━━━ PROVIDED ENTRIES

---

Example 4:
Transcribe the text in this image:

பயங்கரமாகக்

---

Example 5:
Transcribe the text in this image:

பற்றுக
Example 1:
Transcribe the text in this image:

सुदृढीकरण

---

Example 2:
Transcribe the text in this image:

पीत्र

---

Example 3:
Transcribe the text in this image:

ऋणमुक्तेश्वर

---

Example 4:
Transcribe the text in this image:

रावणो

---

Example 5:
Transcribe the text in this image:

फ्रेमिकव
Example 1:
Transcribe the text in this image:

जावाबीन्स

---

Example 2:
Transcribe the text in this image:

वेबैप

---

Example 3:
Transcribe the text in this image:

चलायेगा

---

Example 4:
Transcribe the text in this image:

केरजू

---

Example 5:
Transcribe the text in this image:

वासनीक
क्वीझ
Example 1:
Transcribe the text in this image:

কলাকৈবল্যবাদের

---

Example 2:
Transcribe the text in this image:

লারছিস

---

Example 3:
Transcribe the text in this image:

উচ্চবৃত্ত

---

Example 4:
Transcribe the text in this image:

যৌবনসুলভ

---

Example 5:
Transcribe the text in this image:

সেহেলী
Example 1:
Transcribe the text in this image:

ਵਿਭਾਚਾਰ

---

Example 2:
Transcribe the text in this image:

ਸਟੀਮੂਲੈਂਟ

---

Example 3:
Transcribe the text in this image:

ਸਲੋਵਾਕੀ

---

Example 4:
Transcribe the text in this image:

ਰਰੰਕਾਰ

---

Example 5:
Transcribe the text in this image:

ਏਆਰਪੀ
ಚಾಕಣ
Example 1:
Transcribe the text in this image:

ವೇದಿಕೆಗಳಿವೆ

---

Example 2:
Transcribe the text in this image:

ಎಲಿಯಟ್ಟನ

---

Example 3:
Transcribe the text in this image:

━━━━━━

_WRITTEN EXERCISE_
Rewrite every one of the items above, putting "Copy out" wherever "Transcribe" appears and keeping everything else the same.

_ANSWER TO THE TASK_
---

Example 4:
Copy out the text in this image:

பயங்கரமாகக்

---

Example 5:
Copy out the text in this image:

பற்றுக
Example 1:
Copy out the text in this image:

सुदृढीकरण

---

Example 2:
Copy out the text in this image:

पीत्र

---

Example 3:
Copy out the text in this image:

ऋणमुक्तेश्वर

---

Example 4:
Copy out the text in this image:

रावणो

---

Example 5:
Copy out the text in this image:

फ्रेमिकव
Example 1:
Copy out the text in this image:

जावाबीन्स

---

Example 2:
Copy out the text in this image:

वेबैप

---

Example 3:
Copy out the text in this image:

चलायेगा

---

Example 4:
Copy out the text in this image:

केरजू

---

Example 5:
Copy out the text in this image:

वासनीक
क्वीझ
Example 1:
Copy out the text in this image:

কলাকৈবল্যবাদের

---

Example 2:
Copy out the text in this image:

লারছিস

---

Example 3:
Copy out the text in this image:

উচ্চবৃত্ত

---

Example 4:
Copy out the text in this image:

যৌবনসুলভ

---

Example 5:
Copy out the text in this image:

সেহেলী
Example 1:
Copy out the text in this image:

ਵਿਭਾਚਾਰ

---

Example 2:
Copy out the text in this image:

ਸਟੀਮੂਲੈਂਟ

---

Example 3:
Copy out the text in this image:

ਸਲੋਵਾਕੀ

---

Example 4:
Copy out the text in this image:

ਰਰੰਕਾਰ

---

Example 5:
Copy out the text in this image:

ਏਆਰਪੀ
ಚಾಕಣ
Example 1:
Copy out the text in this image:

ವೇದಿಕೆಗಳಿವೆ

---

Example 2:
Copy out the text in this image:

ಎಲಿಯಟ್ಟನ

---

Example 3:
Copy out the text in this image:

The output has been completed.